## DIRECTIONS FOR THIS TASK
Output the listing below exactly, minus its images.

─── GIVEN DATA

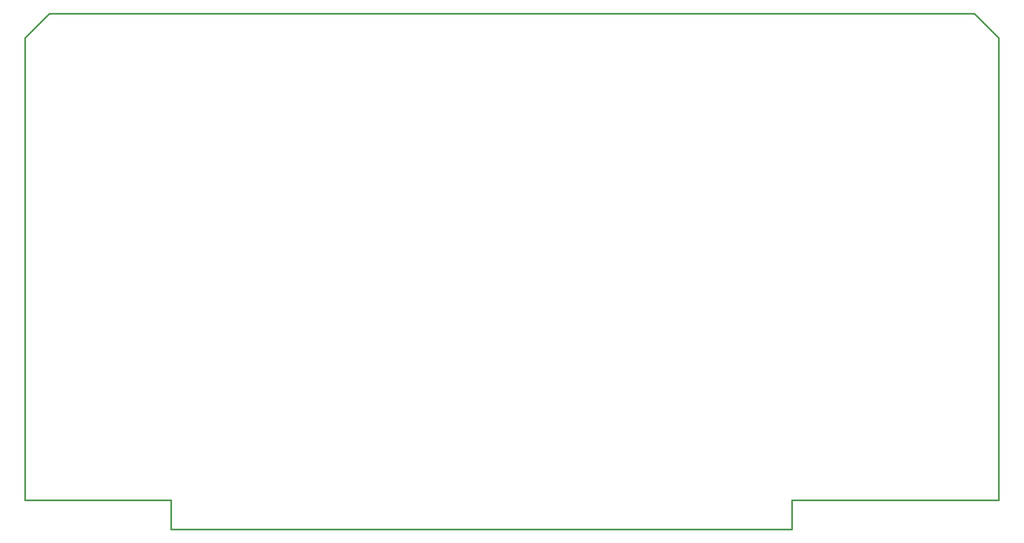
<source format=gm1>
%TF.GenerationSoftware,KiCad,Pcbnew,(6.0.10-0)*%
%TF.CreationDate,2023-04-14T08:45:11-04:00*%
%TF.ProjectId,s100_ColorMagic-1.0-001,73313030-5f43-46f6-9c6f-724d61676963,1.0-001*%
%TF.SameCoordinates,Original*%
%TF.FileFunction,Profile,NP*%
%FSLAX46Y46*%
G04 Gerber Fmt 4.6, Leading zero omitted, Abs format (unit mm)*
G04 Created by KiCad (PCBNEW (6.0.10-0)) date 2023-04-14 08:45:11*
%MOMM*%
%LPD*%
G01*
G04 APERTURE LIST*
%TA.AperFunction,Profile*%
%ADD10C,0.381000*%
%TD*%
G04 APERTURE END LIST*
D10*
X19050000Y-22860000D02*
X12700000Y-29210000D01*
X266700000Y-149860000D02*
X212725000Y-149860000D01*
X50800000Y-157480000D02*
X50800000Y-149860000D01*
X12700000Y-29210000D02*
X12700000Y-149860000D01*
X50800000Y-149860000D02*
X12700000Y-149860000D01*
X266700000Y-149860000D02*
X266700000Y-29210000D01*
X266700000Y-29210000D02*
X260350000Y-22860000D01*
X212725000Y-149860000D02*
X212725000Y-157480000D01*
X260350000Y-22860000D02*
X19050000Y-22860000D01*
X212725000Y-157480000D02*
X50800000Y-157480000D01*
M02*

</source>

──────

## RESPONSE
<source format=gm1>
%TF.GenerationSoftware,KiCad,Pcbnew,(6.0.10-0)*%
%TF.CreationDate,2023-04-14T08:45:11-04:00*%
%TF.ProjectId,s100_ColorMagic-1.0-001,73313030-5f43-46f6-9c6f-724d61676963,1.0-001*%
%TF.SameCoordinates,Original*%
%TF.FileFunction,Profile,NP*%
%FSLAX46Y46*%
G04 Gerber Fmt 4.6, Leading zero omitted, Abs format (unit mm)*
G04 Created by KiCad (PCBNEW (6.0.10-0)) date 2023-04-14 08:45:11*
%MOMM*%
%LPD*%
G01*
G04 APERTURE LIST*
%TA.AperFunction,Profile*%
%ADD10C,0.381000*%
%TD*%
G04 APERTURE END LIST*
D10*
X19050000Y-22860000D02*
X12700000Y-29210000D01*
X266700000Y-149860000D02*
X212725000Y-149860000D01*
X50800000Y-157480000D02*
X50800000Y-149860000D01*
X12700000Y-29210000D02*
X12700000Y-149860000D01*
X50800000Y-149860000D02*
X12700000Y-149860000D01*
X266700000Y-149860000D02*
X266700000Y-29210000D01*
X266700000Y-29210000D02*
X260350000Y-22860000D01*
X212725000Y-149860000D02*
X212725000Y-157480000D01*
X260350000Y-22860000D02*
X19050000Y-22860000D01*
X212725000Y-157480000D02*
X50800000Y-157480000D01*
M02*

</source>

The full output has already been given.